PROVIDED RECORDS:
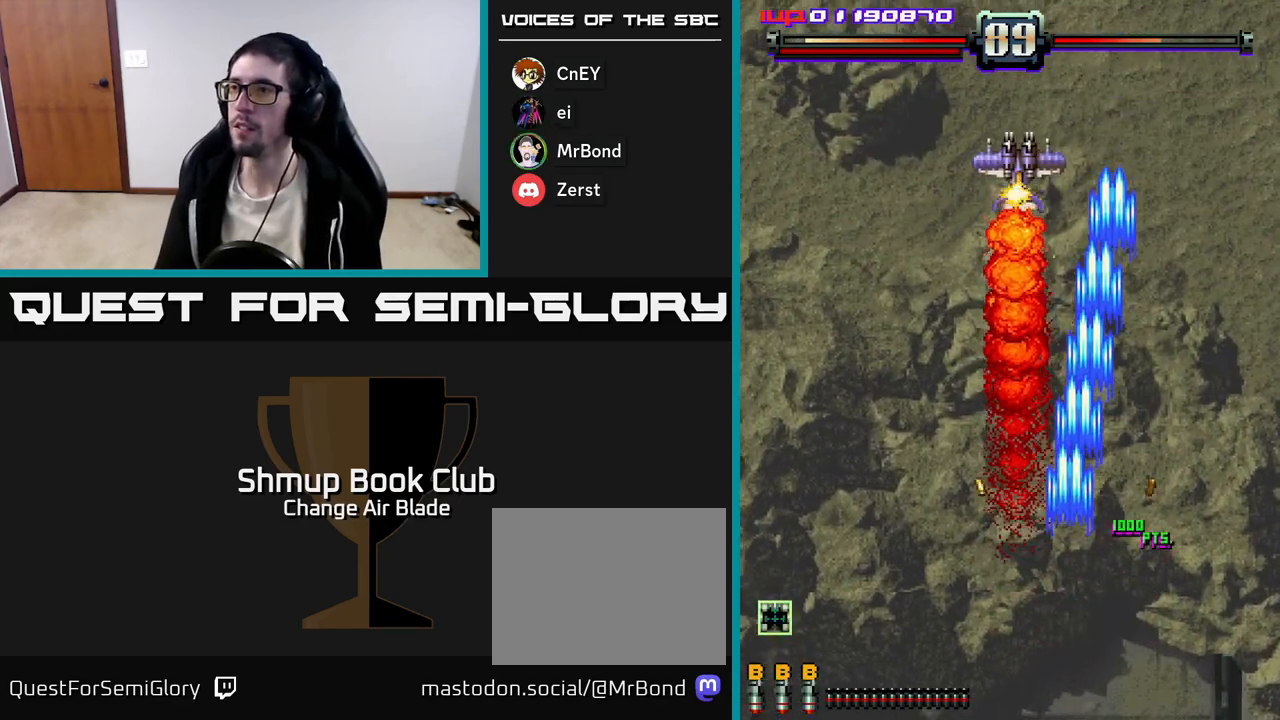
{"buttons": ["A", "DPAD_DOWN"], "left_stick": "center", "right_stick": "center", "events": [[100, "X", "down"], [217, "X", "up"], [250, "DPAD_LEFT", "up"], [417, "DPAD_UP", "up"], [450, "DPAD_DOWN", "down"]]}
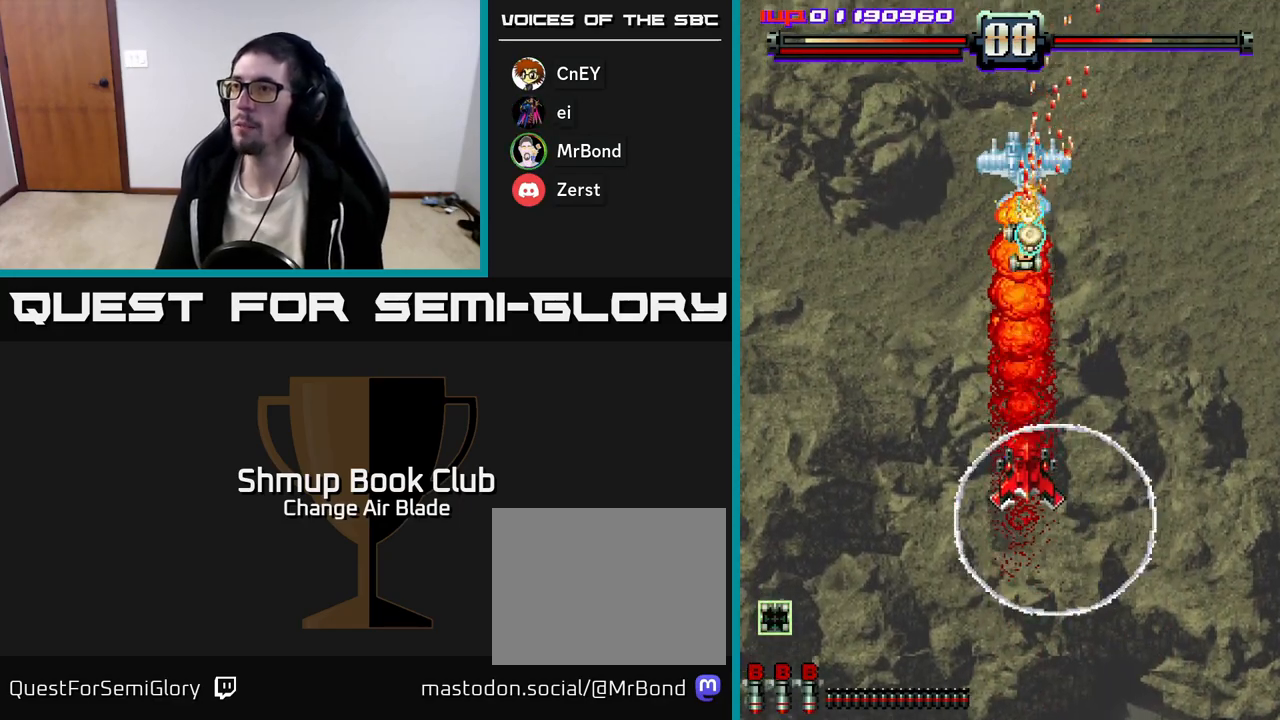
{"buttons": ["A", "DPAD_DOWN"], "left_stick": "center", "right_stick": "center", "events": []}
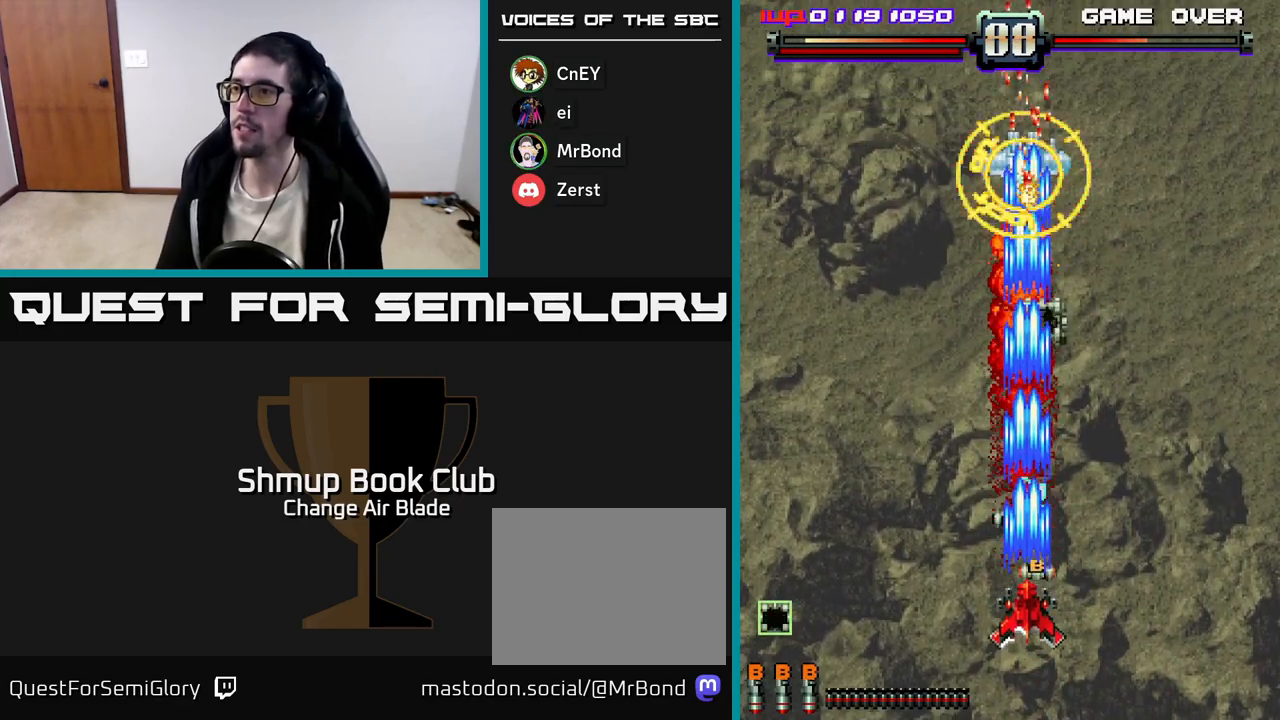
{"buttons": ["A", "DPAD_DOWN", "DPAD_RIGHT"], "left_stick": "center", "right_stick": "center", "events": [[100, "DPAD_DOWN", "up"], [117, "DPAD_UP", "down"], [367, "DPAD_RIGHT", "down"], [433, "DPAD_UP", "up"], [500, "DPAD_DOWN", "down"]]}
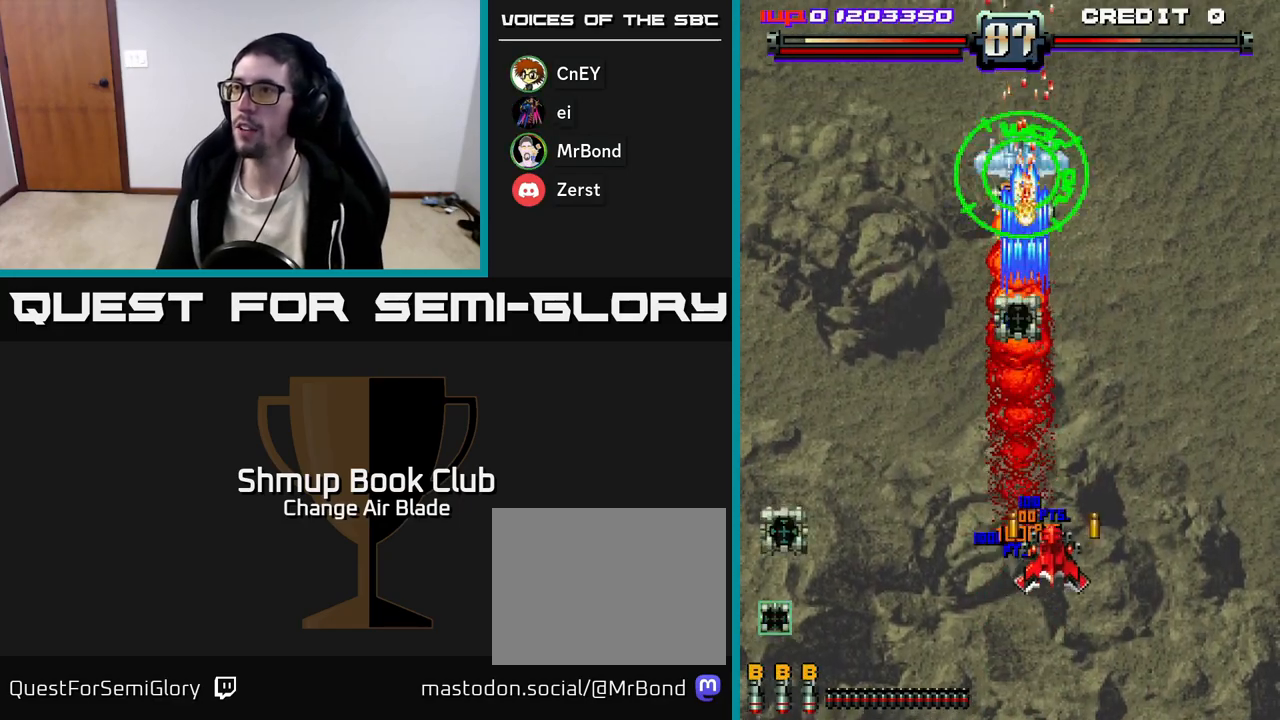
{"buttons": ["A", "DPAD_DOWN"], "left_stick": "center", "right_stick": "center", "events": [[17, "DPAD_RIGHT", "up"], [50, "DPAD_LEFT", "down"], [167, "DPAD_LEFT", "up"]]}
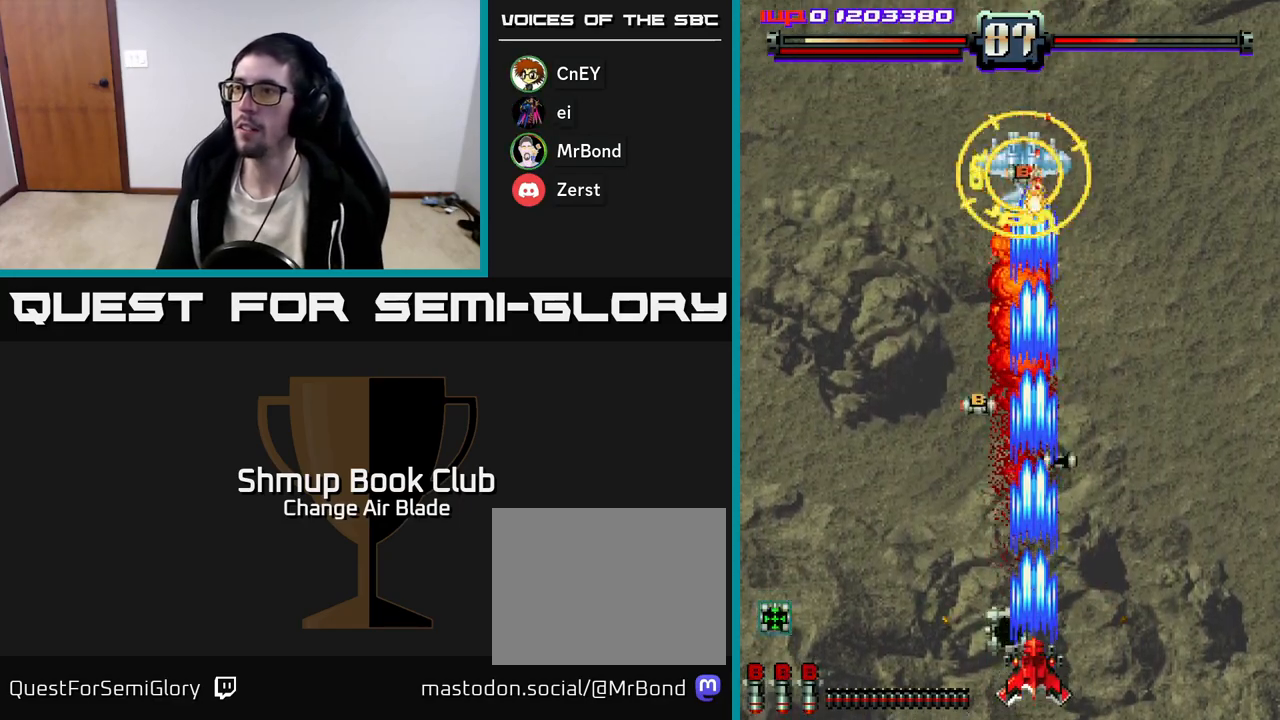
{"buttons": ["A", "DPAD_RIGHT"], "left_stick": "center", "right_stick": "center", "events": [[17, "DPAD_DOWN", "up"], [50, "DPAD_UP", "down"], [217, "DPAD_LEFT", "down"], [333, "DPAD_UP", "up"], [433, "DPAD_DOWN", "down"], [433, "DPAD_LEFT", "up"], [450, "DPAD_RIGHT", "down"], [483, "DPAD_DOWN", "up"]]}
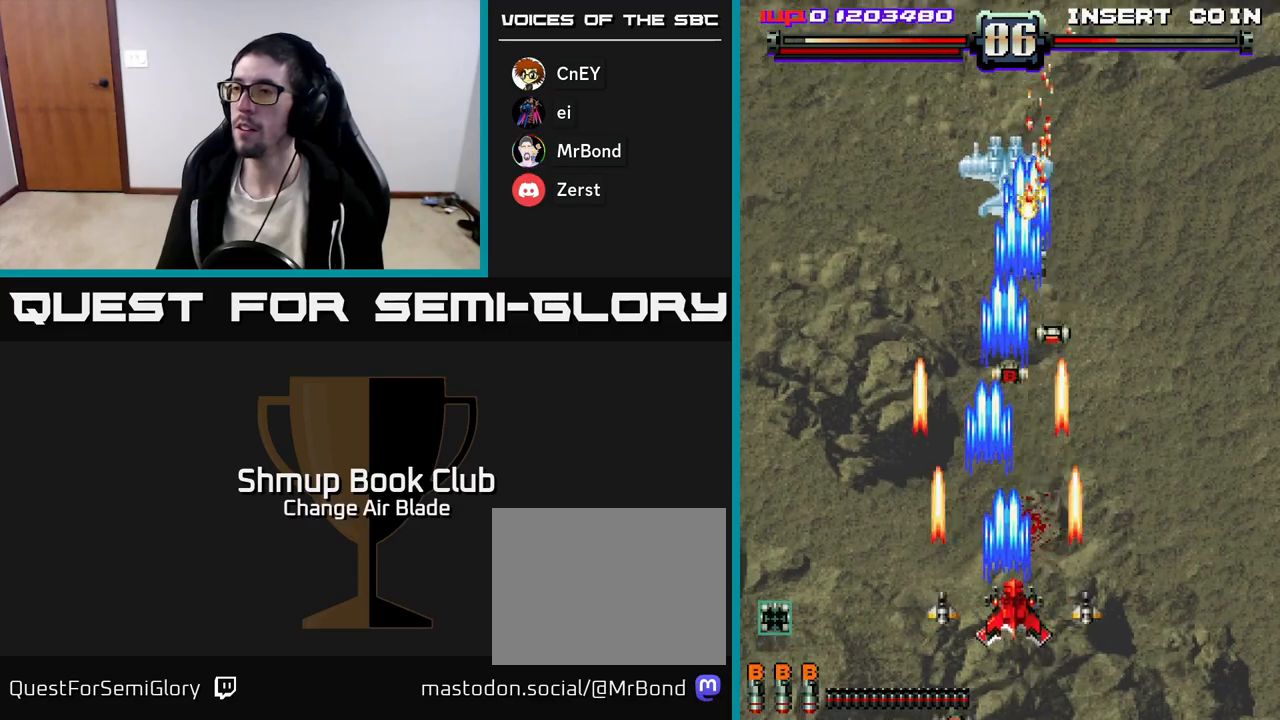
{"buttons": ["A", "DPAD_DOWN", "DPAD_RIGHT"], "left_stick": "center", "right_stick": "center", "events": [[50, "DPAD_UP", "down"], [100, "DPAD_RIGHT", "up"], [233, "DPAD_UP", "up"], [267, "DPAD_DOWN", "down"], [350, "DPAD_RIGHT", "down"]]}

WHAT YOU ARE ASKED TO DO:
Copy all of the listing word for word, minus the images.

TASK RESULT:
{"buttons": ["A", "DPAD_DOWN"], "left_stick": "center", "right_stick": "center", "events": [[100, "X", "down"], [217, "X", "up"], [250, "DPAD_LEFT", "up"], [417, "DPAD_UP", "up"], [450, "DPAD_DOWN", "down"]]}
{"buttons": ["A", "DPAD_DOWN"], "left_stick": "center", "right_stick": "center", "events": []}
{"buttons": ["A", "DPAD_DOWN", "DPAD_RIGHT"], "left_stick": "center", "right_stick": "center", "events": [[100, "DPAD_DOWN", "up"], [117, "DPAD_UP", "down"], [367, "DPAD_RIGHT", "down"], [433, "DPAD_UP", "up"], [500, "DPAD_DOWN", "down"]]}
{"buttons": ["A", "DPAD_DOWN"], "left_stick": "center", "right_stick": "center", "events": [[17, "DPAD_RIGHT", "up"], [50, "DPAD_LEFT", "down"], [167, "DPAD_LEFT", "up"]]}
{"buttons": ["A", "DPAD_RIGHT"], "left_stick": "center", "right_stick": "center", "events": [[17, "DPAD_DOWN", "up"], [50, "DPAD_UP", "down"], [217, "DPAD_LEFT", "down"], [333, "DPAD_UP", "up"], [433, "DPAD_DOWN", "down"], [433, "DPAD_LEFT", "up"], [450, "DPAD_RIGHT", "down"], [483, "DPAD_DOWN", "up"]]}
{"buttons": ["A", "DPAD_DOWN", "DPAD_RIGHT"], "left_stick": "center", "right_stick": "center", "events": [[50, "DPAD_UP", "down"], [100, "DPAD_RIGHT", "up"], [233, "DPAD_UP", "up"], [267, "DPAD_DOWN", "down"], [350, "DPAD_RIGHT", "down"]]}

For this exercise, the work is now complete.